ちょうどいいので結婚します
『今日は話せて良かった』

 そうか、メッセージでも送ればいいのか。功至は思い立ち、スマートフォンを掴むと、もう一度しゃがみ込んだ。

「いや、連絡先ってばよ。どうかしてる」

 何と、大事なこと三つ目も出来ていなかったことが判明した。ポンッとスマホをソファに投げた。連絡先を聞かずに別れたのだ。心底自分を嫌いになりそうだった。……落ち着こう。

「そうだ、二年近くも我慢出来たんだ。手に入ったと思ったら、こんなに我慢出来なくなるなんて。大丈夫だ、焦らなくても。これからずっと、一生一緒にいるのだから」

 功至は自分に言い聞かせるように独り言を言い続けた。ただ、連絡先は早急に聞かなければならない。

 明日、朝一番。聞く。呪文のように呟いた。

 今日の千幸の自分に対しての態度を思い出していた。まだまだ堅苦しい態度で、あの男の方が恋人らしかった。自分は婚約者なったのだが、先ずは恋人のように心を許してもらわなければ……。

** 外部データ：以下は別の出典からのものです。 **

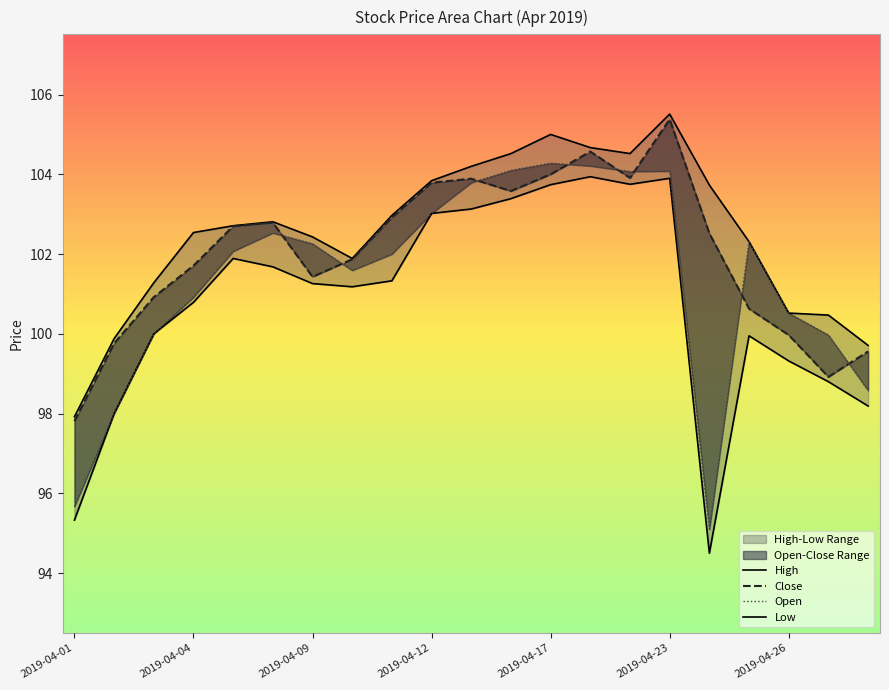

How many values in the Close series are below 102?

10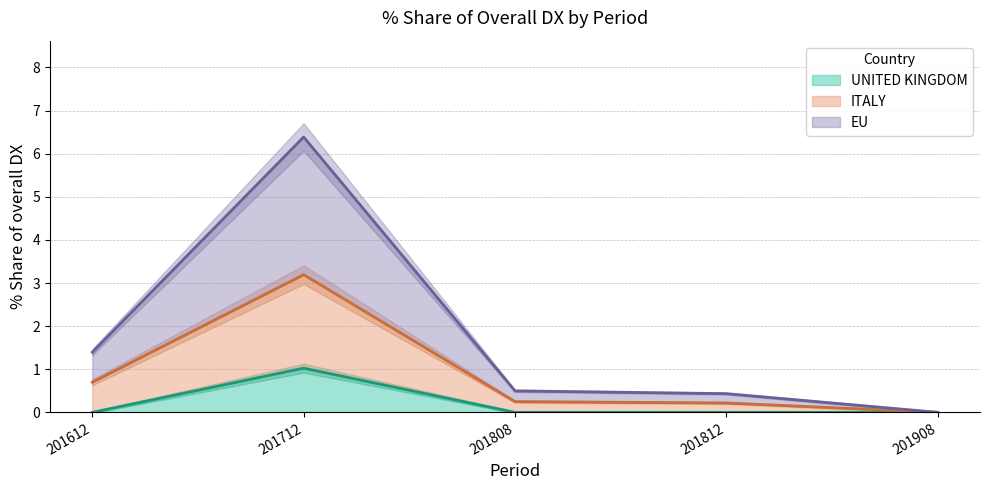

Is it true that UNITED KINGDOM equals 0.4 at 201908?

False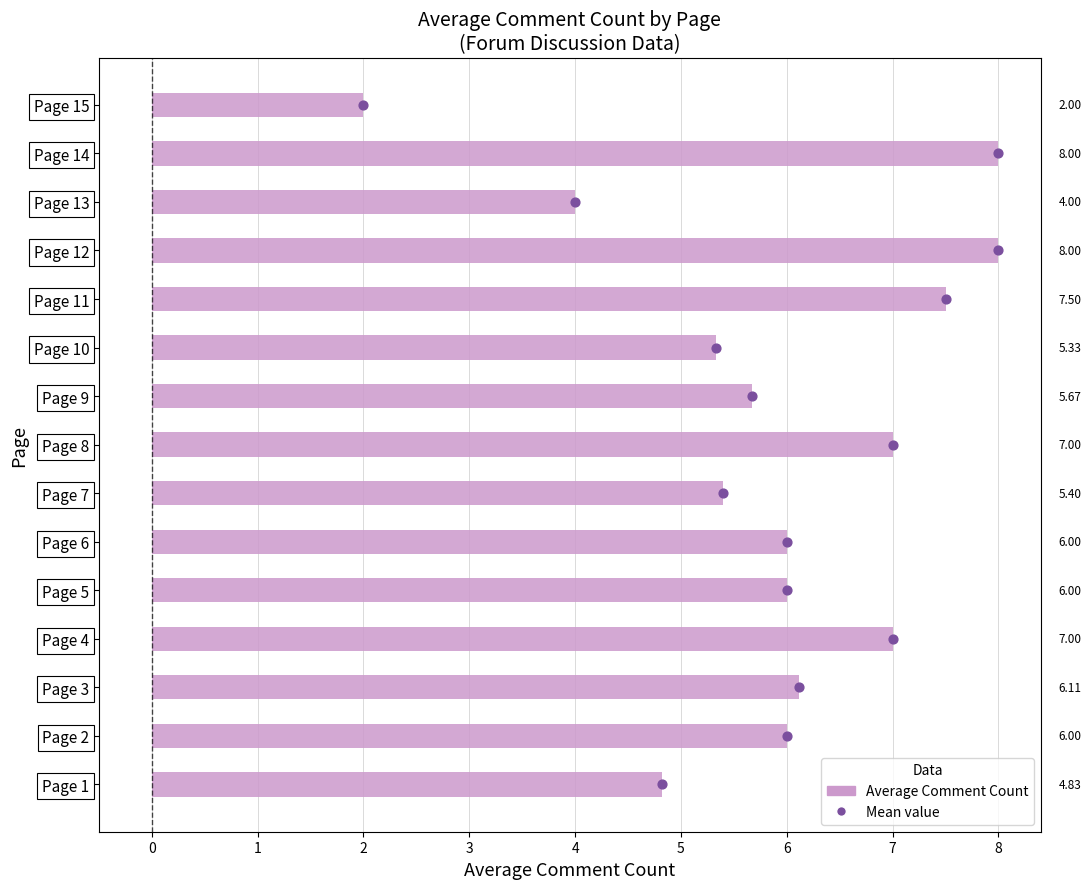

At how many categories does at least one series exceed 0?

15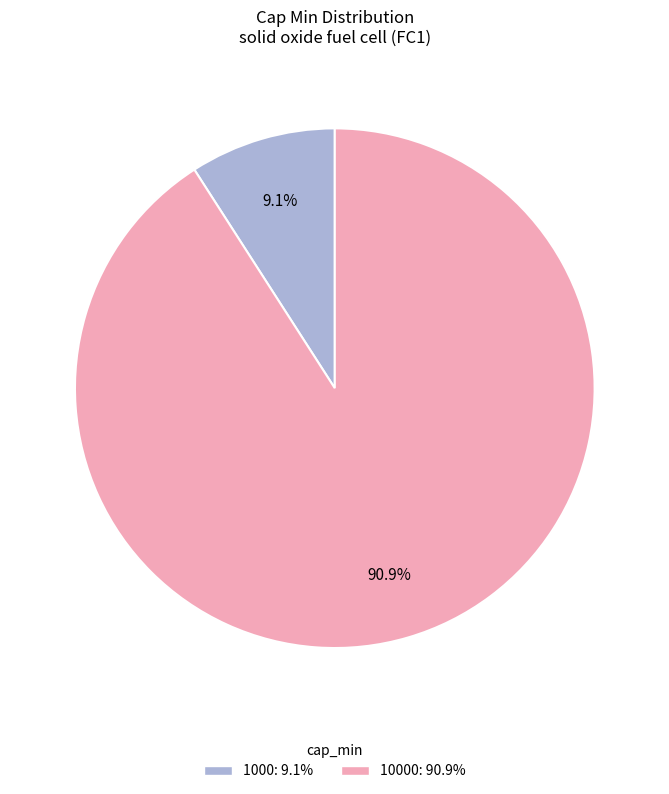

Does any single category account for the majority?

Yes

 ふと、ネオンを瞳に映して、『お供します』と言った千幸が思い出された。

「何だったんだ、あれ」
 功至は立ったり座ったりしながら熱を逃した。

 そうだ、親睦を深めるのに、旅行にでも誘ったらどうだろう。
『あの、お気持ちは嬉しいですが、最初はやっぱりせめてシティホテルとか、旅行先とか……』と、口走ったことを思い出し、駄目だ、下心丸出し過ぎる。俺は千幸(ちゅき)ちゃんに何を言ってしまったのだろうか。さらに、新婚旅行まで待てないと、言ってしまった。

 結局、功至は立ったり座ったりという無意味な行動を何度も繰り返すことになった。